That was the theory. Then Vanguard handed part of the portfolio to Scotland-based Baillie Gifford Overseas in April 2008. About three months later we took Growth Equity off the picks list because the new, much more conservative subadvisor, while curbing the fund's risks, would also limit the rewards that we expected from Turner.
An Acquired Taste
Personally, I always found Growth Equity under Turner to be an acquired taste and rather un-Vanguardian. Not all of Vanguard's offerings are, or have to be, sober, low-turnover vehicles in which you could entrust grandma's nest egg. But Growth Equity was unique in its combination of high turnover, volatility, and to-the-hilt growth style. It also proved to be extremely hard for investors to use. Its Morningstar Investor Returns, which factor fund owner purchases and sales into results to estimate shareholders' true experience, were among the worst in Vanguard's lineup. Through Jan. 31, 2009, the fund lost an annualized 5.7% over the past decade, but the average investor lost nearly twice as much (10.6%) because they bought the fund when it was doing well and sold it when it wasn't, hurting themselves in the process.

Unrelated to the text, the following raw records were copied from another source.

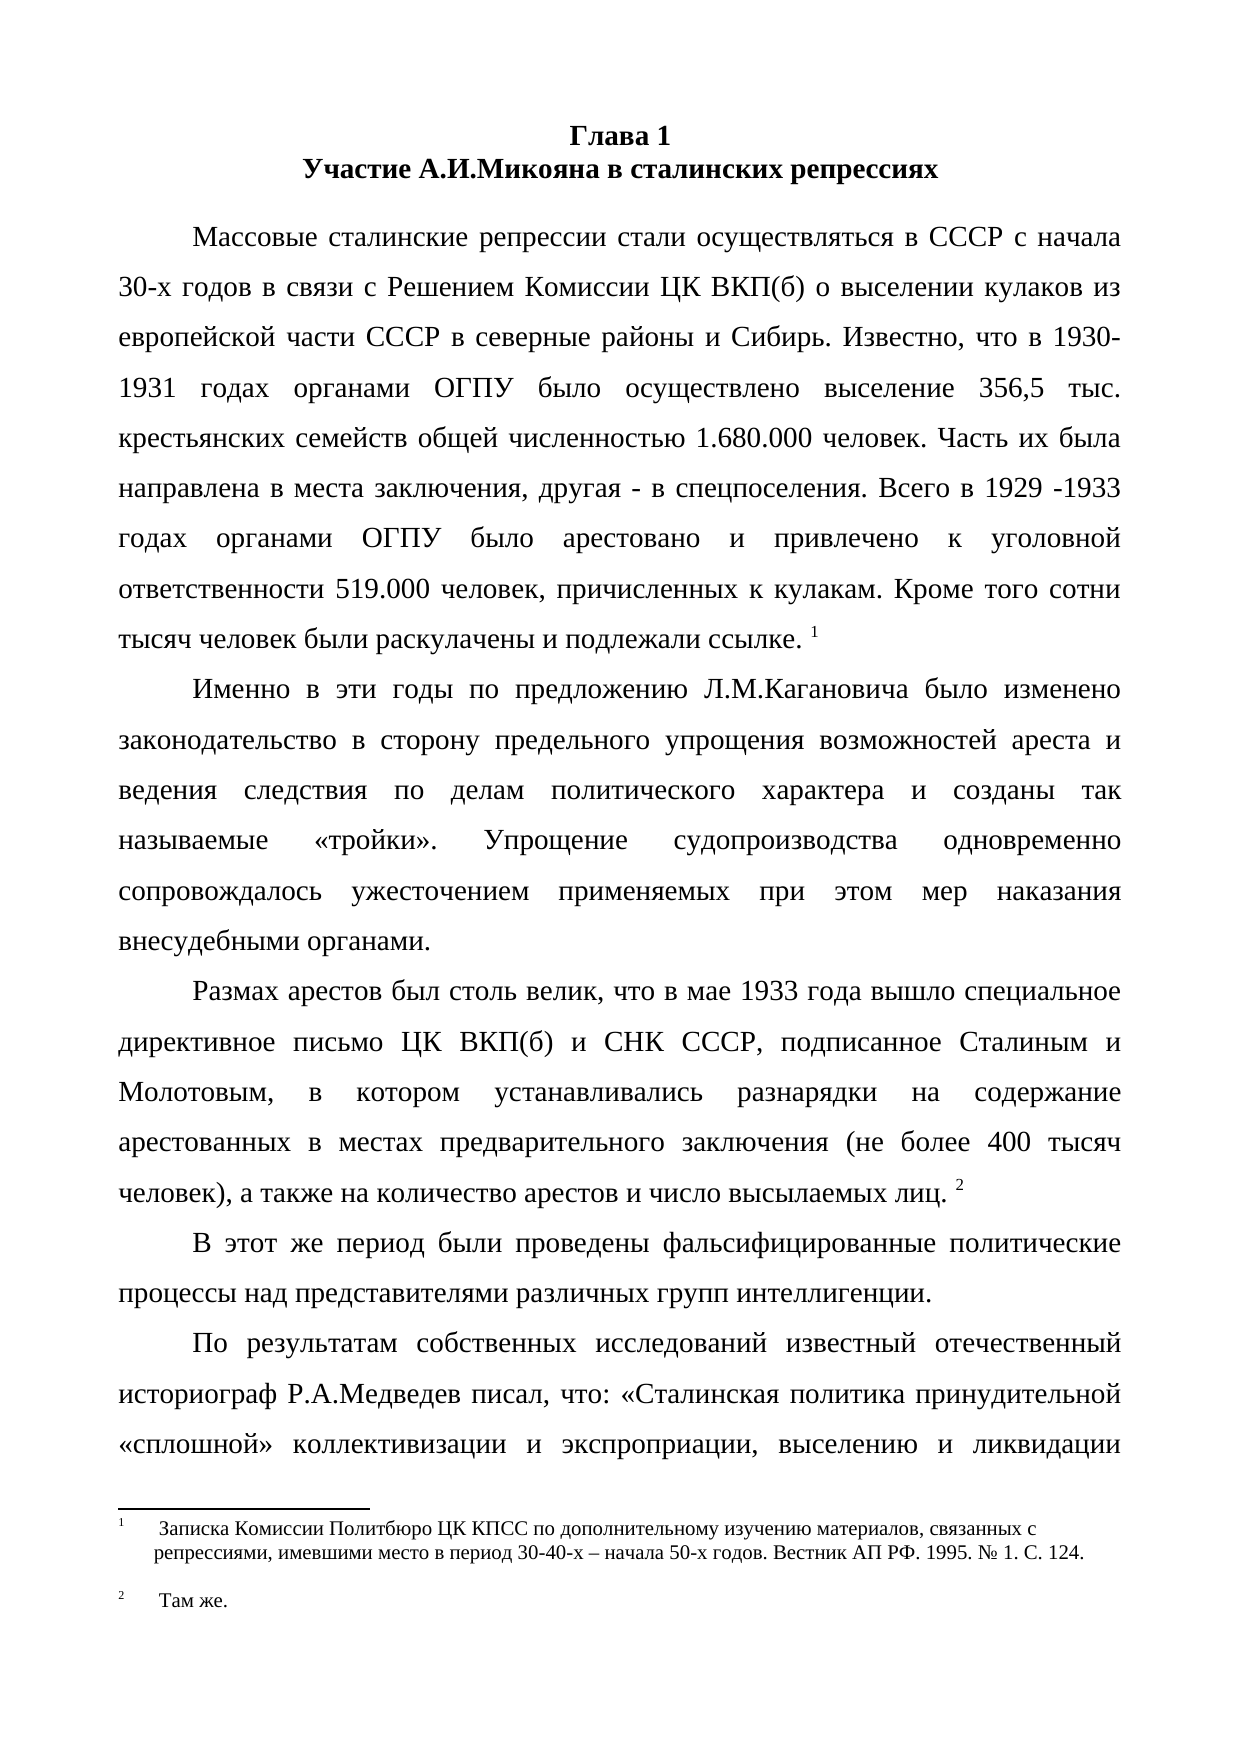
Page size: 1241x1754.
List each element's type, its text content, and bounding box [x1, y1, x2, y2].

text Размах арестов был столь велик, что в мае 1933 года вышло специальное директивное письмо ЦК ВКП(б) и СНК СССР, подписанное Сталиным и Молотовым, в котором устанавливались разнарядки на содержание арестованных в местах предварительного заключения (не более 400 тысяч человек), а также на количество арестов и число высылаемых лиц. [118, 973, 1122, 1208]
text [118, 1326, 1122, 1460]
text Участие А.И.Микояна в сталинских репрессиях [118, 152, 1122, 185]
text В этот же период были проведены фальсифицированные политические процессы над представителями различных групп интеллигенции. [118, 1225, 1122, 1309]
text Именно в эти годы по предложению Л.М.Кагановича было изменено законодательство в сторону предельного упрощения возможностей ареста и ведения следствия по делам политического характера и созданы так называемые «тройки». Упрощение судопроизводства одновременно сопровождалось ужесточением применяемых при этом мер наказания внесудебными органами. [118, 672, 1122, 957]
text Глава 1 [118, 118, 1122, 152]
text Массовые сталинские репрессии стали осуществляться в СССР с начала 30-х годов в связи с Решением Комиссии ЦК ВКП(б) о выселении кулаков из европейской части СССР в северные районы и Сибирь. Известно, что в 1930-1931 годах органами ОГПУ было осуществлено выселение 356,5 тыс. крестьянских семейств общей численностью 1.680.000 человек. Часть их была направлена в места заключения, другая - в спецпоселения. Всего в 1929 -1933 годах органами ОГПУ было арестовано и привлечено к уголовной ответственности 519.000 человек, причисленных к кулакам. Кроме того сотни тысяч человек были раскулачены и подлежали ссылке. [118, 219, 1122, 655]
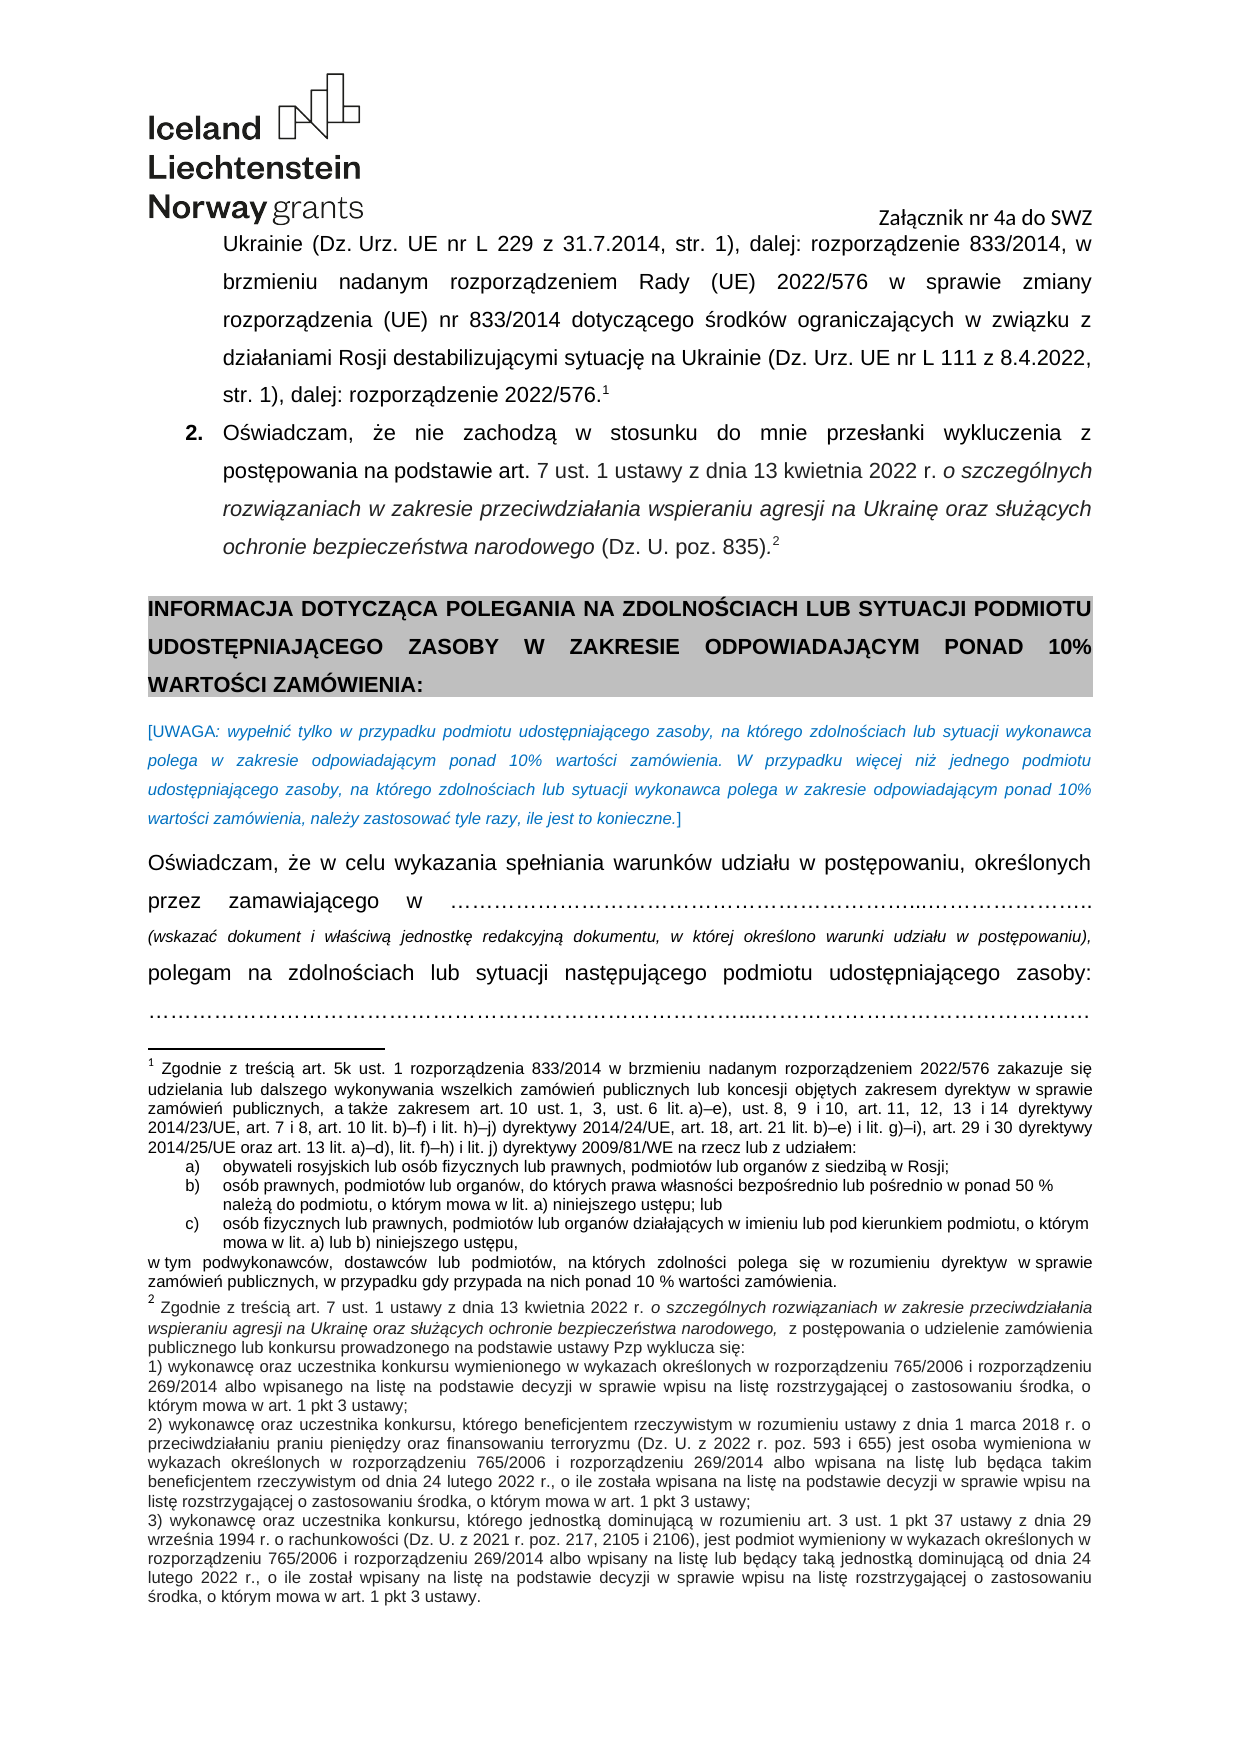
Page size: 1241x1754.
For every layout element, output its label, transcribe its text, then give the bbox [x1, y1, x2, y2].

picture [147, 73, 364, 226]
list Oświadczam, że nie podlegam wykluczeniu z postępowania na podstawie art. 5k rozporządzenia Rady (UE) nr 833/2014 z dnia 31 lipca 2014 r. dotyczącego środków ograniczających w związku z działaniami Rosji destabilizującymi sytuację na Ukrainie (Dz. Urz. UE nr L 229 z 31.7.2014, str. 1), dalej: rozporządzenie 833/2014, w brzmieniu nadanym rozporządzeniem Rady (UE) 2022/576 w sprawie zmiany rozporządzenia (UE) nr 833/2014 dotyczącego środków ograniczających w związku z działaniami Rosji destabilizującymi sytuację na Ukrainie (Dz. Urz. UE nr L 111 z 8.4.2022, str. 1), dalej: rozporządzenie 2022/576. [185, 231, 1093, 407]
text Oświadczam, że w celu wykazania spełniania warunków udziału w postępowaniu, określonych przez zamawiającego w ………………………………………………………...………………….. (wskazać dokument i właściwą jednostkę redakcyjną dokumentu, w której określono warunki udziału w postępowaniu), polegam na zdolnościach lub sytuacji następującego podmiotu udostępniającego zasoby: ………………………………………………………………………...…………………………………….… (podać pełną nazwę/firmę, adres, a także w zależności od podmiotu: NIP/PESEL, KRS/CEiDG), w następującym zakresie: …………………………………………………………………………… (określić odpowiedni zakres udostępnianych zasobów dla wskazanego podmiotu), co odpowiada ponad 10% wartości przedmiotowego zamówienia. [148, 850, 1093, 1023]
text [UWAGA: wypełnić tylko w przypadku podmiotu udostępniającego zasoby, na którego zdolnościach lub sytuacji wykonawca polega w zakresie odpowiadającym ponad 10% wartości zamówienia. W przypadku więcej niż jednego podmiotu udostępniającego zasoby, na którego zdolnościach lub sytuacji wykonawca polega w zakresie odpowiadającym ponad 10% wartości zamówienia, należy zastosować tyle razy, ile jest to konieczne.] [148, 722, 1093, 828]
text INFORMACJA DOTYCZĄCA POLEGANIA NA ZDOLNOŚCIACH LUB SYTUACJI PODMIOTU UDOSTĘPNIAJĄCEGO ZASOBY W ZAKRESIE ODPOWIADAJĄCYM PONAD 10% WARTOŚCI ZAMÓWIENIA: [148, 596, 1093, 697]
list Oświadczam, że nie zachodzą w stosunku do mnie przesłanki wykluczenia z postępowania na podstawie art. 7 ust. 1 ustawy z dnia 13 kwietnia 2022 r. o szczególnych rozwiązaniach w zakresie przeciwdziałania wspieraniu agresji na Ukrainę oraz służących ochronie bezpieczeństwa narodowego (Dz. U. poz. 835). [185, 420, 1093, 559]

I'll leave it to others to speculate as to whether Turner's brand of momentum investing is dead (many investment strategies have resurrected themselves after people wiser than me had written their epitaphs), but the fund was never my cup of tea, and it was arguably too hot for most investors to handle. Vanguard has its own reasons for the change, and it guards them like state secrets, but I think that the fund's poor investor returns must have had something to do with the change.
Fall From Grace
If that's true, then Turner's replacement by Jennison Associates completed a fall from grace that began probably before Baillie Gifford arrived. It also completely transformed the fund. Growth Equity has gone from a quant-influenced fund that traded quickly around the stocks with the best earnings momentum to one more focused on bottom-up research. It's also evenly split between the aggressive-growth stocks like Google (GOOG) that are favored by Jennison and the more staid, but consistently growing companies like United Parcel Service (UPS) that are often picked by Baillie Gifford. Jennison and Baillie Gifford are respectable investment shops with solid long-term records. The Jennison team has managed a slice of the decent Vanguard Morgan Growth since January 2007. The squad led by Kathleen A. McCarragher also has run Jennison Growth (PJFAX) and long supported veteran manager Sig Segalas at Morningstar Analyst Pick Harbor Capital Appreciation (HACAX). Baillie Gifford has run a segment of Vanguard International Growth (VWIGX) since 2003 and last year started running a piece of Vanguard Global Equity (VHGEX).
The new-look Growth Equity will actually be more concentrated because, unlike Turner, Jennison and Baillie Gifford don't tie their sector allocations to the Russell 1000 Growth Index. Still, the combination of Jennison and Baillie Gifford should make the fund tamer and perhaps easier to own. Nevertheless, I'd like to see this combo in action for a while before endorsing it.